* _Texto fornecido_:
===

19 novembro 2014

Mimese


Na sempre encantadora e surpreendente língua portuguesa, mimese representa um discurso direto, um uso inadvertido de palavras e gestos alheios. Numa palavra, a mimese é o fenômeno pelo qual alguém quer ser outro alguém, reproduzindo vícios e virtudes.

A mimese revela ao mundo os imitadores de plantão. Na infância, transforma pais em heróis, personagens dos quadrinhos e desenhos animados em sujeitos da realidade, professores diletos em tipos-ideais de caráter e sabedoria. Quando se é criança, vive-se atrás do adulto perfeito, do vingador invencível, do ser humano inabalável. À medida que a vida passa e os anos vão preenchendo a fissura espaço-tempo, o imitador precisa tomar decisões difíceis, fazer escolhas, definir seu perfil e construir sua identidade em face de princípios e valores. As influências e os modelos permanecem, é claro, mas como algo a inspirar, não mais a imitar.

O pensador alemão Walter Benjamin (1892-1940), uma das mais privilegiadas inteligências do século XX, afirmou que a mimese é uma recriação da realidade. Por meio das artes, principalmente, homens e mulheres têm a oportunidade de rejuvenescer histórias, reinventar tipos humanos e protagonistas da ficção, reelaborar inícios, fins e meios, com todos os seus dramas, suas tramas, suas infinitas complexidades.

===

* _Extratos de dados_:
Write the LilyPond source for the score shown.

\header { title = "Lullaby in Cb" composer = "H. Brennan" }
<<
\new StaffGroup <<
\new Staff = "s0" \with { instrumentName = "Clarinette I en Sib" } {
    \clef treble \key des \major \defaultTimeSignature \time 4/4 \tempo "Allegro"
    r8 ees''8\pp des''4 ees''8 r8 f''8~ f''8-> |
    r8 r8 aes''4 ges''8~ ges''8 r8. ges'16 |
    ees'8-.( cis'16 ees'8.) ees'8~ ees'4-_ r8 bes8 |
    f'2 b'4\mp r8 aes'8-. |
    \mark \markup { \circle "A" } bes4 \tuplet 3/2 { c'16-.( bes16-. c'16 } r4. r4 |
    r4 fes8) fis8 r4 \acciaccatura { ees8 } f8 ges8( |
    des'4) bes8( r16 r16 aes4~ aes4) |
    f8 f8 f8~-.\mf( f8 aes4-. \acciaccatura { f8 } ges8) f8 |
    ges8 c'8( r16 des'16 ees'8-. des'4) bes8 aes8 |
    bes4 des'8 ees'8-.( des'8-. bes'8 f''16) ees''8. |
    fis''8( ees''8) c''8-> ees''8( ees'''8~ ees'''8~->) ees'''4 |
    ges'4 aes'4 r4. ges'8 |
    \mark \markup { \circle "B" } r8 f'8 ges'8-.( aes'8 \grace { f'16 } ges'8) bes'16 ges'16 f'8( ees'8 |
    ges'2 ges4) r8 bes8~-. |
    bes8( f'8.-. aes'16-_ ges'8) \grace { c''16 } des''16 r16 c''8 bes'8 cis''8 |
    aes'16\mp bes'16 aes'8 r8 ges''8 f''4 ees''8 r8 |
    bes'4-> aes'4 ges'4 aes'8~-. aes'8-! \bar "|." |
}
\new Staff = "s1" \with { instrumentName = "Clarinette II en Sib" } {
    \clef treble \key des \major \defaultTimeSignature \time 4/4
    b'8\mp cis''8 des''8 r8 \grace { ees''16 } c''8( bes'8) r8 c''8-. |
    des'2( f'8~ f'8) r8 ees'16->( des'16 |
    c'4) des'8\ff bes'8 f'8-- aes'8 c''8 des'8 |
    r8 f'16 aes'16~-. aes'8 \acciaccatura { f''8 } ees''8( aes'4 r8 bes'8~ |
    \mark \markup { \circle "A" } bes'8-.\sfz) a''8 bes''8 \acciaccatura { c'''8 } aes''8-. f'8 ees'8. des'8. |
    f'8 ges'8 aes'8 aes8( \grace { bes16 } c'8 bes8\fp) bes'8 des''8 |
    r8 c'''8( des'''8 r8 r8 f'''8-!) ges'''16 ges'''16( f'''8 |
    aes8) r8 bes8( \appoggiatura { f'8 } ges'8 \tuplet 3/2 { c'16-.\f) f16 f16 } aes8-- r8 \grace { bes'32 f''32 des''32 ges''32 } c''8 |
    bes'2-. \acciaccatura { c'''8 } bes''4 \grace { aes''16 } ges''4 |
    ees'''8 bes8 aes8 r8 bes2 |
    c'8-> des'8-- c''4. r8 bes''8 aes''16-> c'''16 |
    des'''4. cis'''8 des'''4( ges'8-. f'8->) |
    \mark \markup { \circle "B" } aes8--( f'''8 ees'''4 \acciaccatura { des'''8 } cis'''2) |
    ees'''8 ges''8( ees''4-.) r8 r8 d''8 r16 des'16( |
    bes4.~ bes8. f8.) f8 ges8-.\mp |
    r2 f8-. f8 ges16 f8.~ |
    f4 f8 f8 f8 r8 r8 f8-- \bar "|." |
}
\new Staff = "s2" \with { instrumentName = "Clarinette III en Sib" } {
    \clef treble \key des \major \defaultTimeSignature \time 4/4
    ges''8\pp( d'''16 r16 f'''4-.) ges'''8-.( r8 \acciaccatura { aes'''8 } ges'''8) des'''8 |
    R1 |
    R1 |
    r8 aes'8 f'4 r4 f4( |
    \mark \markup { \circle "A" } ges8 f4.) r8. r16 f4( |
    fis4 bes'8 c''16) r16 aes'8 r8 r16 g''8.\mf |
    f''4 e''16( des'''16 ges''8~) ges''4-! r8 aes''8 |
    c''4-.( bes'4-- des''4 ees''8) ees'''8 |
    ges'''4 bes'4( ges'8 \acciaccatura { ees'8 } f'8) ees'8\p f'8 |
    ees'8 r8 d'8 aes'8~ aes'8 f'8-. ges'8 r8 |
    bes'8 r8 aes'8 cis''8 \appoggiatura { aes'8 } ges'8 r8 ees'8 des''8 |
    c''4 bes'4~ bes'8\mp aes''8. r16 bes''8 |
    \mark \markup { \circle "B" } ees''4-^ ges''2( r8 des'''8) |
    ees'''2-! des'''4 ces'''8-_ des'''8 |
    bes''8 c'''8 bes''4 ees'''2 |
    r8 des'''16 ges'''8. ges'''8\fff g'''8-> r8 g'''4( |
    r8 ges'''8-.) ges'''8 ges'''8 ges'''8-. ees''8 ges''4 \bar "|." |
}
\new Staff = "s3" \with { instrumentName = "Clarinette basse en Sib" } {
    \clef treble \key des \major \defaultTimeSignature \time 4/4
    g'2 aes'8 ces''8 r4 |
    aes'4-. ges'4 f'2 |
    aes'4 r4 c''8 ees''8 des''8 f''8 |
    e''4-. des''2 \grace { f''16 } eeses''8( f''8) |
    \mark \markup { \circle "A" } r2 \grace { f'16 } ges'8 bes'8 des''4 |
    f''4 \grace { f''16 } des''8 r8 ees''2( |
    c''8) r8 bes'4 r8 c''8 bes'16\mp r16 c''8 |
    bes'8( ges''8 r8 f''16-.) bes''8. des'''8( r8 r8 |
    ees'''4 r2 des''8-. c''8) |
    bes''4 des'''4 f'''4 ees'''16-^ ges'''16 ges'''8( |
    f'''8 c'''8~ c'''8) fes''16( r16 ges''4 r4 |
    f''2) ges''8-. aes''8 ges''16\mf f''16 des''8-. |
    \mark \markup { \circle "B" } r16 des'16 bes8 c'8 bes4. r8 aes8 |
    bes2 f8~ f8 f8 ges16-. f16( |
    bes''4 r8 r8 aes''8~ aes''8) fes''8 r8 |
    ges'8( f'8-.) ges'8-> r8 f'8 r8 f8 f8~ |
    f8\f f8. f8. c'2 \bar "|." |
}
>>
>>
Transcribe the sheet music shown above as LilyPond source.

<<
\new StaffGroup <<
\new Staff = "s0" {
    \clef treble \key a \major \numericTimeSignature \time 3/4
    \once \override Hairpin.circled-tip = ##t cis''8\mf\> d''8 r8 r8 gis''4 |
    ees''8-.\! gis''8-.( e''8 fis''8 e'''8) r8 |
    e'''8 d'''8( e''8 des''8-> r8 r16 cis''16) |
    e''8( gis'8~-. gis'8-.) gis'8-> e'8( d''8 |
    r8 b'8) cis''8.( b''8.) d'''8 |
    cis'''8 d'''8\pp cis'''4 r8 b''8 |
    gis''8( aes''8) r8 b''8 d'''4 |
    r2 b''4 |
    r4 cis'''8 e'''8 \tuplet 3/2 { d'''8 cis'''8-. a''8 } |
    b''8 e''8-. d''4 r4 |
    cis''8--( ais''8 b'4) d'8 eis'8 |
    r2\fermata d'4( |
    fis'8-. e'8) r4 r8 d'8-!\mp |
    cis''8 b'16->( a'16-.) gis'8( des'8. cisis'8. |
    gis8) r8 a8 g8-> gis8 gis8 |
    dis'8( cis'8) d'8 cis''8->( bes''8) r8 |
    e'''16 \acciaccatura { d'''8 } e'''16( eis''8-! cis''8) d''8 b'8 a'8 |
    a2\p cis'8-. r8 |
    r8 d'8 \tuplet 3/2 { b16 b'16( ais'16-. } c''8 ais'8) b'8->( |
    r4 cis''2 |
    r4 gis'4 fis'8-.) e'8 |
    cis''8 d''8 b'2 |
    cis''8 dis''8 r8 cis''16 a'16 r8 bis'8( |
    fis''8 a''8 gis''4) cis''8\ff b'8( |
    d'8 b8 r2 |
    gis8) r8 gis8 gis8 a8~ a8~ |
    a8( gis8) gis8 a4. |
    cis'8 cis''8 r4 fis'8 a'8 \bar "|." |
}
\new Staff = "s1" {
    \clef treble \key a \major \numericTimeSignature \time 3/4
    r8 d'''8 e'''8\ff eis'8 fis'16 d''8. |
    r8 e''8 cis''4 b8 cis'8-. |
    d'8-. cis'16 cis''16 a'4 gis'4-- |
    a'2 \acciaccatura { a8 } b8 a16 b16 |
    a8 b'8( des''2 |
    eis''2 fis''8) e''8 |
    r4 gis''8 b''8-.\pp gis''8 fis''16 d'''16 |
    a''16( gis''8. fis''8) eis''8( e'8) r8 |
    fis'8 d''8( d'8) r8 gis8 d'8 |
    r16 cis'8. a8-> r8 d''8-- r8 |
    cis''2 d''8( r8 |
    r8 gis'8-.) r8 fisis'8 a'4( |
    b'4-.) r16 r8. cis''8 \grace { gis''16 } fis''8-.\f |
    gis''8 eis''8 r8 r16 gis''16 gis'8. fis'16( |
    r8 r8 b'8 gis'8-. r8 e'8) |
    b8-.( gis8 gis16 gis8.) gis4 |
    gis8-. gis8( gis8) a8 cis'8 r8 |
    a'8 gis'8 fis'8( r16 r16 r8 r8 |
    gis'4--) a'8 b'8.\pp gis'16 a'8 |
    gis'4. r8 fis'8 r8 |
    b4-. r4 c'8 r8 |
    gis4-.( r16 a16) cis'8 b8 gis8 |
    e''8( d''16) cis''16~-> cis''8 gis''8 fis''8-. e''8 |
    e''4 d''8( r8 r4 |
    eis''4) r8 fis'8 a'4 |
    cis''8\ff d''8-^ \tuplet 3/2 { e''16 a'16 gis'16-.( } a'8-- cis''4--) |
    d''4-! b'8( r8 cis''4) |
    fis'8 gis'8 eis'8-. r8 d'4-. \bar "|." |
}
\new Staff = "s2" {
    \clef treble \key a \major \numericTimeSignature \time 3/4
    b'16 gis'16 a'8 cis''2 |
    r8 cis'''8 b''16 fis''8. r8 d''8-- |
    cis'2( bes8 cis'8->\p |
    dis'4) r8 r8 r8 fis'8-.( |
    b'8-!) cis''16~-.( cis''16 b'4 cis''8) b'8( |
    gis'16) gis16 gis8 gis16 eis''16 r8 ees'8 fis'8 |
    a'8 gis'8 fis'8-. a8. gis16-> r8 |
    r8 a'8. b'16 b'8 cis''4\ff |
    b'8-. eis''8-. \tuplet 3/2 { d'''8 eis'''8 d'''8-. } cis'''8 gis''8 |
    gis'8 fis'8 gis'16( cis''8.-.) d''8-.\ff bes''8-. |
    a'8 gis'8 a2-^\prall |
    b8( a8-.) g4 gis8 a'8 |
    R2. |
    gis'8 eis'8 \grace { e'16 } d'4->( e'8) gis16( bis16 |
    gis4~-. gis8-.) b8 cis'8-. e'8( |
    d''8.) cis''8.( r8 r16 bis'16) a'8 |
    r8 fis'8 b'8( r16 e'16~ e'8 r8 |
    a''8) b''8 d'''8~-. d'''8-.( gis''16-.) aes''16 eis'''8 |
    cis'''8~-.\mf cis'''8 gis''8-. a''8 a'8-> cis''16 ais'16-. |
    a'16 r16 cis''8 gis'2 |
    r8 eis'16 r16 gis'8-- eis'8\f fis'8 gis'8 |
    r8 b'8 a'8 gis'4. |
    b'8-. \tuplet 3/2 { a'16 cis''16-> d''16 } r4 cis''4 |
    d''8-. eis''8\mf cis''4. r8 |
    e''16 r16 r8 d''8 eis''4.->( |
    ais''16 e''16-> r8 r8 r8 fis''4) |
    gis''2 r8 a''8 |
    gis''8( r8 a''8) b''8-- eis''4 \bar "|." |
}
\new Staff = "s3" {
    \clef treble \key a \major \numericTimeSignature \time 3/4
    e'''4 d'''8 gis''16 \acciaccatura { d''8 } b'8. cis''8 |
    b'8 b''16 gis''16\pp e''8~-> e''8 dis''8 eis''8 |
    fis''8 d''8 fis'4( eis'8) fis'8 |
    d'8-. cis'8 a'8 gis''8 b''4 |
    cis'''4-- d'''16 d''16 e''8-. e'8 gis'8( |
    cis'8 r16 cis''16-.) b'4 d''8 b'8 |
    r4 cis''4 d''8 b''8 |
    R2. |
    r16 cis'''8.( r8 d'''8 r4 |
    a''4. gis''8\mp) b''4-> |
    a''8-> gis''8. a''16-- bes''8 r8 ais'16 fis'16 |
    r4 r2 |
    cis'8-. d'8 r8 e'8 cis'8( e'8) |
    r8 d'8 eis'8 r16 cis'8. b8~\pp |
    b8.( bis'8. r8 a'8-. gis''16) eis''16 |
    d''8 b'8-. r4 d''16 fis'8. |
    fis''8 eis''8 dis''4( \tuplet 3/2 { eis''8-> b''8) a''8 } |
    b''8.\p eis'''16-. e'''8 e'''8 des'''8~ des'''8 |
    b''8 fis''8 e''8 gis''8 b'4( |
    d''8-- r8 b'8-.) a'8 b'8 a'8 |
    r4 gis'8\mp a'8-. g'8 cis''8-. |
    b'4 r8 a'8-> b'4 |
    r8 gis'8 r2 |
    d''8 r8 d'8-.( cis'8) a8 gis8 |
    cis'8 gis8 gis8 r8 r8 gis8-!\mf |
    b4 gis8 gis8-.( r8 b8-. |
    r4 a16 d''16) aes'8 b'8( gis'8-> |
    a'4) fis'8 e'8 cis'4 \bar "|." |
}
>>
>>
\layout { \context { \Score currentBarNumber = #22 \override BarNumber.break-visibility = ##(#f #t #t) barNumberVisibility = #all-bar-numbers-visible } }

===

* _Atividade A_: No texto sobre a mimese, o que o pensador alemão Walter Benjamin afirmou sobre ela?
* _Atividade B_: Reproduza, sem alterações, o trecho do texto sobre a mimese que vai de "O pensador alemão" até "suas infinitas complexidades.".

* _Resultado do exercício A_: Afirmou que a mimese é uma recriação da realidade.

* _Resultado do exercício B_:
O pensador alemão Walter Benjamin (1892-1940), uma das mais privilegiadas inteligências do século XX, afirmou que a mimese é uma recriação da realidade. Por meio das artes, principalmente, homens e mulheres têm a oportunidade de rejuvenescer histórias, reinventar tipos humanos e protagonistas da ficção, reelaborar inícios, fins e meios, com todos os seus dramas, suas tramas, suas infinitas complexidades.